Task instructions »
Copy the result of filtering the entries below for lines that include the string "powershell".

^^^^

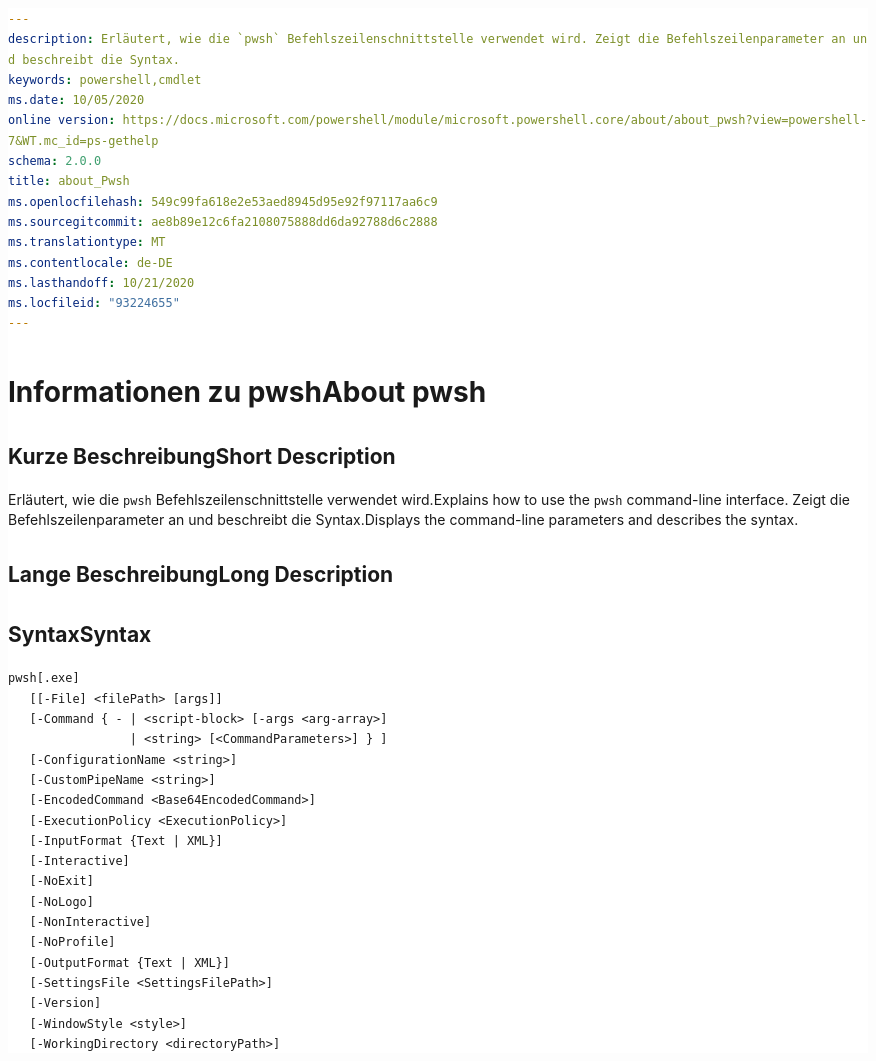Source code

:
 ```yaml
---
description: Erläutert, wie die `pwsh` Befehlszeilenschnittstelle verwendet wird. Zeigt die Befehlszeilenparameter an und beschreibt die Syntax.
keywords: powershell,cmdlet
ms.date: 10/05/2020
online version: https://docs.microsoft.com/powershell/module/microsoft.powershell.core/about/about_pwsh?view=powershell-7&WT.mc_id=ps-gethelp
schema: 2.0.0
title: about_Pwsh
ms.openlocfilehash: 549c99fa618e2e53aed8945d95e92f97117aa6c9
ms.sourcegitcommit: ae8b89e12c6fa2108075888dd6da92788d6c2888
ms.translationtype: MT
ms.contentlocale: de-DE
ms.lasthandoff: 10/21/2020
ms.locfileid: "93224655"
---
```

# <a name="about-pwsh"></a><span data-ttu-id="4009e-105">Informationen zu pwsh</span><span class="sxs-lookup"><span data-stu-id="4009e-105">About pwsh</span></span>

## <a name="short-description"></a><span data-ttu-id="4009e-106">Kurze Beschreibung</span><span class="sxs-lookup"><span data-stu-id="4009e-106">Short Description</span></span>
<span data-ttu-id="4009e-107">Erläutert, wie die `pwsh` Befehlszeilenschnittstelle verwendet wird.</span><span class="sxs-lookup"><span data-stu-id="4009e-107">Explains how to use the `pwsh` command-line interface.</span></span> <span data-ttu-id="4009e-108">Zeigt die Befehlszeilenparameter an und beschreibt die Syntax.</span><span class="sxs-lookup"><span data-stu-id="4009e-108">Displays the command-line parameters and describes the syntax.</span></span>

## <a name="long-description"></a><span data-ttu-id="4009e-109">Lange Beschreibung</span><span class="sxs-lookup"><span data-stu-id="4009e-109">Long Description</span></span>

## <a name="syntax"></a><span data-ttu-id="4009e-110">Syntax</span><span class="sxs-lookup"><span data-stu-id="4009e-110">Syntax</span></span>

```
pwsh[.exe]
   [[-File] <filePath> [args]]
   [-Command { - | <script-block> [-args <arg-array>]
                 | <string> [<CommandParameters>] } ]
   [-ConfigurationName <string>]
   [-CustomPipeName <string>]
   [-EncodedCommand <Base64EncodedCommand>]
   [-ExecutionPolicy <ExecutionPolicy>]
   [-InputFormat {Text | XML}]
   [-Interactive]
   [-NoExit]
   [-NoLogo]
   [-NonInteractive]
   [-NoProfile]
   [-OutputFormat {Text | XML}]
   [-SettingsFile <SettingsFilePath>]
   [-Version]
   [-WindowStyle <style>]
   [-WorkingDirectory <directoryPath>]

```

^^^^

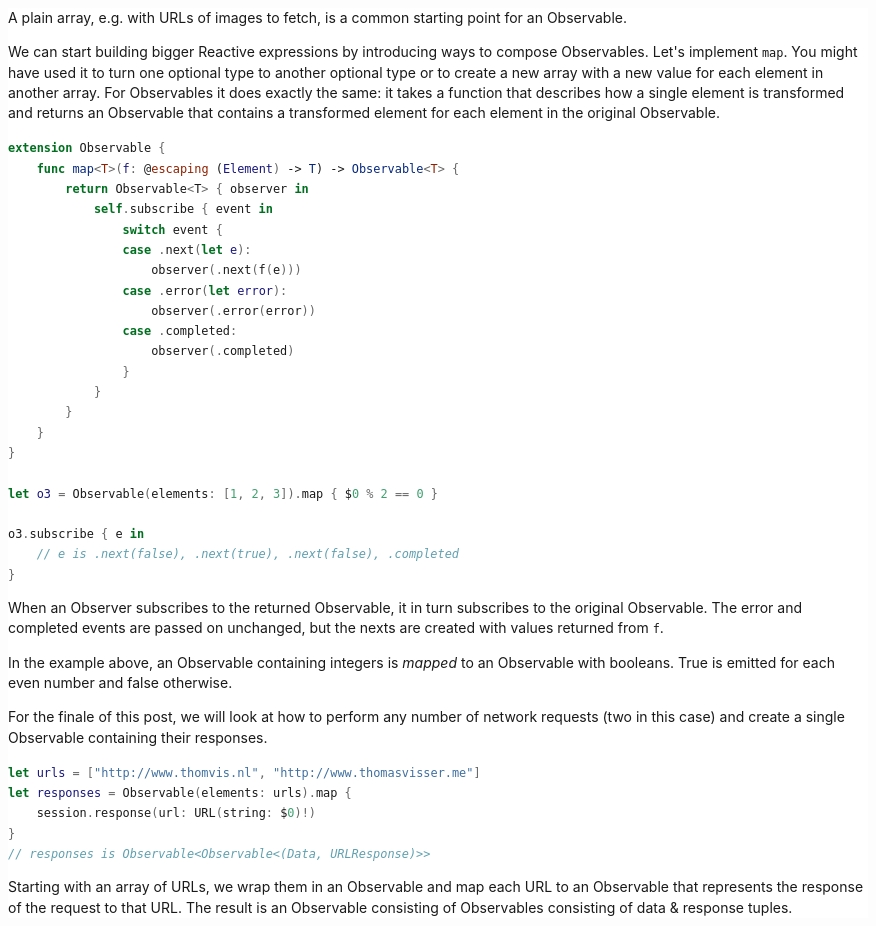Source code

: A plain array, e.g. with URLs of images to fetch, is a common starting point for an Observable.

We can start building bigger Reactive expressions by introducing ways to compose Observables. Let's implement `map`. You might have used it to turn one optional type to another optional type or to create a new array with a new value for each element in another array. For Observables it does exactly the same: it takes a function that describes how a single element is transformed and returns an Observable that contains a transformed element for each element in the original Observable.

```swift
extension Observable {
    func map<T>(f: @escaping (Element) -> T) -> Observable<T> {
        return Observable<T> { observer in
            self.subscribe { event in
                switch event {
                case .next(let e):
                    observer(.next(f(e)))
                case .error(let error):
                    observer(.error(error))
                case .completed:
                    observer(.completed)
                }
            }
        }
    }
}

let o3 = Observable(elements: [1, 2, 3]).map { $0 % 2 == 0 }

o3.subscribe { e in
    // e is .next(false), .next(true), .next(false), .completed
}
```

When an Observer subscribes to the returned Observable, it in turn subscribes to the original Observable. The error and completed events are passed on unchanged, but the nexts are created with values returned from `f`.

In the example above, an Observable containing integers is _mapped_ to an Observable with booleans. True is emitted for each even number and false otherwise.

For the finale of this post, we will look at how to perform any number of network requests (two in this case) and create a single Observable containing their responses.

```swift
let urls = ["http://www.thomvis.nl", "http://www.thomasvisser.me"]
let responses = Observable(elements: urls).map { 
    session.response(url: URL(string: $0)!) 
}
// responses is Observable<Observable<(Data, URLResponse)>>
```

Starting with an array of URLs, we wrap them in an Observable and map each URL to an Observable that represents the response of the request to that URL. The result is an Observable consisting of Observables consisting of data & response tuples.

^^^^

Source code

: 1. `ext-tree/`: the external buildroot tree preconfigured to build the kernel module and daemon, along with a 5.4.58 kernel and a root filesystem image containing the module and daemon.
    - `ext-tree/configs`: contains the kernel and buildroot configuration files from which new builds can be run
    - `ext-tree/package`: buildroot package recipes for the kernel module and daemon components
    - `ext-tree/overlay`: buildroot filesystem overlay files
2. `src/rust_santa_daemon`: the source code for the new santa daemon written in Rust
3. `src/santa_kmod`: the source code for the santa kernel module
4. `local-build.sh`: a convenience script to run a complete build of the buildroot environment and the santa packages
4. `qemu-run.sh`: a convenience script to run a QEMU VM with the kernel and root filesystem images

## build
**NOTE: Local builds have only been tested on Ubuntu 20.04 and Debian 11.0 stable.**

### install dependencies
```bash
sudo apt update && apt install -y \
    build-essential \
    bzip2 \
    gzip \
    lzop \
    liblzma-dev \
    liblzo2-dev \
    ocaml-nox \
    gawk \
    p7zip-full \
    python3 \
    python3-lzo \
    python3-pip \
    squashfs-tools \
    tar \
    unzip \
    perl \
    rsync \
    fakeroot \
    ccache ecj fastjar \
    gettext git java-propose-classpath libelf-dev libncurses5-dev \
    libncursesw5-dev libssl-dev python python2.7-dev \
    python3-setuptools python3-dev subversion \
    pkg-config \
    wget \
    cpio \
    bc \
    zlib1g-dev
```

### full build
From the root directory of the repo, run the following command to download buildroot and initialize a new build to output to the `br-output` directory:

^^^^

Response »
keywords: powershell,cmdlet
online version: https://docs.microsoft.com/powershell/module/microsoft.powershell.core/about/about_pwsh?view=powershell-7&WT.mc_id=ps-gethelp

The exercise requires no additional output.